L’occupazione femminile ha retto meglio la crisi?

“Assolutamente sì. La crisi ha colpito soprattutto gli uomini, che per la maggior parte sono ed erano occupati in settori dove le difficoltà sono state state più forti: l’edilizia e l’industria. Il settore dei servizi, dove le donne sono più presenti, ha retto meglio. Tant’è che il recupero delle posizioni perse è arrivato prima per le donne. Ecco il motivo per cui oggi siamo davanti al picco del 49,3% di occupazione tra le donne. Inoltre, le donne hanno accettato più di buon grado il part time volontario rispetto a quello che hanno fatto gli uomini”.

Dunque va meglio?

“No, perché se è vero che la crisi ha colpito meno è pur vero che ha peggiorato la qualità del lavoro femminile. Più part time, appunto, ma anche più donne che hanno accettato lavori di qualità inferiore rispetto alla loro istruzione. Ci sono molte laureate occupate come diplomate. La crisi ha poi peggiorato la conciliazione dei tempi di vita e lavoro, in un Paese che è già arretrato rispetto alle esigenze delle donne lavoratrici. E torniamo così dritte al discorso di un welfare che manca. Uno scenario però che non riguarda le giovani donne che oggi hanno ancora più difficoltà, rispetto ai loro coetanei, ad entrare nel mercato del lavoro”.

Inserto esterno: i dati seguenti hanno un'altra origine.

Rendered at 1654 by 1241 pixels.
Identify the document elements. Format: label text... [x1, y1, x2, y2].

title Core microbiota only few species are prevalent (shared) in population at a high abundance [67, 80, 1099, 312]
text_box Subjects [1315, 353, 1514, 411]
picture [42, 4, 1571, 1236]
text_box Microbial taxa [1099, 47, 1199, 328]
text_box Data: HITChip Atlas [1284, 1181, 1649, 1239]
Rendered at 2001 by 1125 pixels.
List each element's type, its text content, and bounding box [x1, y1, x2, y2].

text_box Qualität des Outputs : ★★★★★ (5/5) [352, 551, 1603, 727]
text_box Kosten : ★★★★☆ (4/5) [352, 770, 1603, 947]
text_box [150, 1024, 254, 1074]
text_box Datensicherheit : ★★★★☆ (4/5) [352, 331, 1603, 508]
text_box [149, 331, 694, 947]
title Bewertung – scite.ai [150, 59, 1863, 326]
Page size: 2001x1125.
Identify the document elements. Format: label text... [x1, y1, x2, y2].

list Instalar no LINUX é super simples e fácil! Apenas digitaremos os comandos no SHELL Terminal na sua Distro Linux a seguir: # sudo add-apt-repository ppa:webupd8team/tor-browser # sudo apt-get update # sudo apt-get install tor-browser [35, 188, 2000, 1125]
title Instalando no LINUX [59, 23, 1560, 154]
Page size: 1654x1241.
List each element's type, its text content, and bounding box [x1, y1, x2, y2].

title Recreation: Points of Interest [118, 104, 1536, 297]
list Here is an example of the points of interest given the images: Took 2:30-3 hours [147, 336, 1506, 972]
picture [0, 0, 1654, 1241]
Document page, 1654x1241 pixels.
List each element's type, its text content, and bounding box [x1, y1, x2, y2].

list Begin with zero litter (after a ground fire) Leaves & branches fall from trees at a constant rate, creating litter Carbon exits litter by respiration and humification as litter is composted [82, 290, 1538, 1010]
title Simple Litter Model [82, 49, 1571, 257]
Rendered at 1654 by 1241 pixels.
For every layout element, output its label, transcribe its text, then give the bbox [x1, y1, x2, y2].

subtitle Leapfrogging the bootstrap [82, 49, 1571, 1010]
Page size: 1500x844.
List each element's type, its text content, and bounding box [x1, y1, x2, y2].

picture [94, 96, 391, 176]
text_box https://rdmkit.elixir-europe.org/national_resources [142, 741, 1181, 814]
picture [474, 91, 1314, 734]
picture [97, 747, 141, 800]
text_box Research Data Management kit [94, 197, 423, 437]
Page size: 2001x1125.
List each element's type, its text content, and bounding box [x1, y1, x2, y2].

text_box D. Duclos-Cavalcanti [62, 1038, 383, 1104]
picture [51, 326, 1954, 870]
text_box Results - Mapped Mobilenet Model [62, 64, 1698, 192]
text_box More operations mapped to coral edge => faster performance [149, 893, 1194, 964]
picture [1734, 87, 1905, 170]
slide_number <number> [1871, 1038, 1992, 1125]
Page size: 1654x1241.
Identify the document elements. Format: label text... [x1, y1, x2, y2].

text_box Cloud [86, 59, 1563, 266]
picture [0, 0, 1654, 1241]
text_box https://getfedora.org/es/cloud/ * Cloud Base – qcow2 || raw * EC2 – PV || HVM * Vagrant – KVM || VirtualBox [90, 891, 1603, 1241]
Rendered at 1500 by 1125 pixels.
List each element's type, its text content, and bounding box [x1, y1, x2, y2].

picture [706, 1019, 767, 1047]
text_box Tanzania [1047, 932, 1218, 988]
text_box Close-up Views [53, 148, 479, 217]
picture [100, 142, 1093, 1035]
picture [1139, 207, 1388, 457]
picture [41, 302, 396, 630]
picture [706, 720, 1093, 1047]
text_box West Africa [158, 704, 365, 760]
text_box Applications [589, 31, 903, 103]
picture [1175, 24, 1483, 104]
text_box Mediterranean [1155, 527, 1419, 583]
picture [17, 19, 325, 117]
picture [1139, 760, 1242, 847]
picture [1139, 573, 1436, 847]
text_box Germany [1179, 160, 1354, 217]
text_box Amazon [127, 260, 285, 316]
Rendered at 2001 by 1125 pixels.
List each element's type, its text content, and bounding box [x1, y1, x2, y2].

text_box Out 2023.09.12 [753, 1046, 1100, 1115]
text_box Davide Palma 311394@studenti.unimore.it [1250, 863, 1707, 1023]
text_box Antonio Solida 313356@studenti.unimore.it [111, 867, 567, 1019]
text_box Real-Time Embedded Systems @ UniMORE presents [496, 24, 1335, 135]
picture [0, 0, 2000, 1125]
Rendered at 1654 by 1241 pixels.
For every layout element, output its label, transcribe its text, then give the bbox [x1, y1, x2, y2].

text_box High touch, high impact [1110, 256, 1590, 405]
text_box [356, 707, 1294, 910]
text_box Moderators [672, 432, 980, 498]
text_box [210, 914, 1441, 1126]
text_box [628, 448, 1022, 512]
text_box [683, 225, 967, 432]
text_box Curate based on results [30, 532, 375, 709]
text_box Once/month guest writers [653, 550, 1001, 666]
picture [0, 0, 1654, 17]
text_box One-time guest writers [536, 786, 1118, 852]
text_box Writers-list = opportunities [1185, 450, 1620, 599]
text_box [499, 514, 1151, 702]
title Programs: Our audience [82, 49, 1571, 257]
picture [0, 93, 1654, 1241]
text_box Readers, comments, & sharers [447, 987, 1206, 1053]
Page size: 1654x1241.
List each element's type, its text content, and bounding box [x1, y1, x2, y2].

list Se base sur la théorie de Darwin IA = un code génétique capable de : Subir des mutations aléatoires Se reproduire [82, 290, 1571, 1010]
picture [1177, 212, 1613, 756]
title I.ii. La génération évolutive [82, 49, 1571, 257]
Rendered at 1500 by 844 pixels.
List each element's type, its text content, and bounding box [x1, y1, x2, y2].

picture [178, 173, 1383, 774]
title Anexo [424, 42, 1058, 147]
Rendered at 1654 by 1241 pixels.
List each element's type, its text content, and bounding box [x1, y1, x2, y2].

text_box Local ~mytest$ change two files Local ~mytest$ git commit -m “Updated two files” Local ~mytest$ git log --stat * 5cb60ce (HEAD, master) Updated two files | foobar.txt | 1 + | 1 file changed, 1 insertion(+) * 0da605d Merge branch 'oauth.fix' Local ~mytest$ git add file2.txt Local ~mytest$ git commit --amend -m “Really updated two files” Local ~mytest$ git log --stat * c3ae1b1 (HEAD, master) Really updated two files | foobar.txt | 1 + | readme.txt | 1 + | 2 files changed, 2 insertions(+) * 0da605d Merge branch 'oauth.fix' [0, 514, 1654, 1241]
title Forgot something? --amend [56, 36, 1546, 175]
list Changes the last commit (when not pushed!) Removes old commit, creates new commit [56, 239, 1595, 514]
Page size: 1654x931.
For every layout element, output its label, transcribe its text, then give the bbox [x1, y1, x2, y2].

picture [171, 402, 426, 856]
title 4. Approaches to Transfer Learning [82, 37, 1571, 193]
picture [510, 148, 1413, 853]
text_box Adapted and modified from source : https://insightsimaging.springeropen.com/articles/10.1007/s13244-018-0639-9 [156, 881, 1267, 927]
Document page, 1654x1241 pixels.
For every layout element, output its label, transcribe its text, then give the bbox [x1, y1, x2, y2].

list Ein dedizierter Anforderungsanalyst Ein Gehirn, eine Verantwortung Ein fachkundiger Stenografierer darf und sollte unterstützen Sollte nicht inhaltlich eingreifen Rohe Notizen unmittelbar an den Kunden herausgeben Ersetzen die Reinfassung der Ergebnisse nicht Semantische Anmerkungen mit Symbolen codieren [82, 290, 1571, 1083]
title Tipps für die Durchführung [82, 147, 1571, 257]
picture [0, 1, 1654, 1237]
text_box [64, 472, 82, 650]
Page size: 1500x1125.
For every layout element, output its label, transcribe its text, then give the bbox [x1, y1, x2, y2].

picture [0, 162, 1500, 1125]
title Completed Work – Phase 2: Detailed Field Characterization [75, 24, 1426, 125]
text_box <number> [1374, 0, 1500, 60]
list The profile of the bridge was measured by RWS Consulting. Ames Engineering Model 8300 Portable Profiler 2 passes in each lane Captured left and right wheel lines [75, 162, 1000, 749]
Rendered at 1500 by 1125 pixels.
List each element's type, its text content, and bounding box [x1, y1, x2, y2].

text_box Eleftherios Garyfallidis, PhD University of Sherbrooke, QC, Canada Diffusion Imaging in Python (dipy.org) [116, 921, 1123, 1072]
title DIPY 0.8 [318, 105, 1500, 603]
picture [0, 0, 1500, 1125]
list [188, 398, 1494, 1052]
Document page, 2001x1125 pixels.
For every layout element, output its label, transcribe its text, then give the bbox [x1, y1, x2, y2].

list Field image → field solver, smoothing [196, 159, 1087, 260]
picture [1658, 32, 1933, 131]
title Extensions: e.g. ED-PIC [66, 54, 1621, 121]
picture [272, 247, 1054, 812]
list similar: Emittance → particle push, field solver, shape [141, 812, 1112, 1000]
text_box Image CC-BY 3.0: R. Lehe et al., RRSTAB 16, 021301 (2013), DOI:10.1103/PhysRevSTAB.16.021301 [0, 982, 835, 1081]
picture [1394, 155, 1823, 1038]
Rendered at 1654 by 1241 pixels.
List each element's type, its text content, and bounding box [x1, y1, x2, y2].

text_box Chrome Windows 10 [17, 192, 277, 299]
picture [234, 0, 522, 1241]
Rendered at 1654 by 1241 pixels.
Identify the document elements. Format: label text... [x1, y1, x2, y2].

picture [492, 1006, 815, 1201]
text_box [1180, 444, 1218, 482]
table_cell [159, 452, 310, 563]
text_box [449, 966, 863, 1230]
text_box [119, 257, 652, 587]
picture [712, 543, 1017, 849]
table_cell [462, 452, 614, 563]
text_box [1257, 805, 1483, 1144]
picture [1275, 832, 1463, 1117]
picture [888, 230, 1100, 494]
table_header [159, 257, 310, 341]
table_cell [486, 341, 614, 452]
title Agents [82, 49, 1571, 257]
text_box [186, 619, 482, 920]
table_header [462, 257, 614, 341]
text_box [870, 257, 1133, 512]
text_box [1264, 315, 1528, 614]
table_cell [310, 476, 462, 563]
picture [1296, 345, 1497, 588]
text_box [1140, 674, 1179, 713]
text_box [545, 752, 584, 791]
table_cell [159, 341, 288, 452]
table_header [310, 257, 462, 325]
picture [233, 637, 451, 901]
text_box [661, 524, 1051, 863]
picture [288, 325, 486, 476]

E come interpreta gli altri dati sull’occupazione usciti oggi dall’Istat?

“Siamo in un momento di stabilità. Dal 2014 siamo tornati ai livelli occupazionali pre crisi, molti cinquantenni sono rientrati al lavoro. Il vero dato che continua ad allarmare è quello sull’occupazione giovanile. E’ lì che siamo rimasti indietro. Dobbiamo ancora recuperare 10 punti rispetto agli anni pre crisi. Credo che dovremmo puntare sul settore della ricerca e sviluppo. Ma anche la pubblica amministrazione potrebbe assorbire giovani, svecchiando un settore dove mediamente l’età è ormai piuttosto elevata”.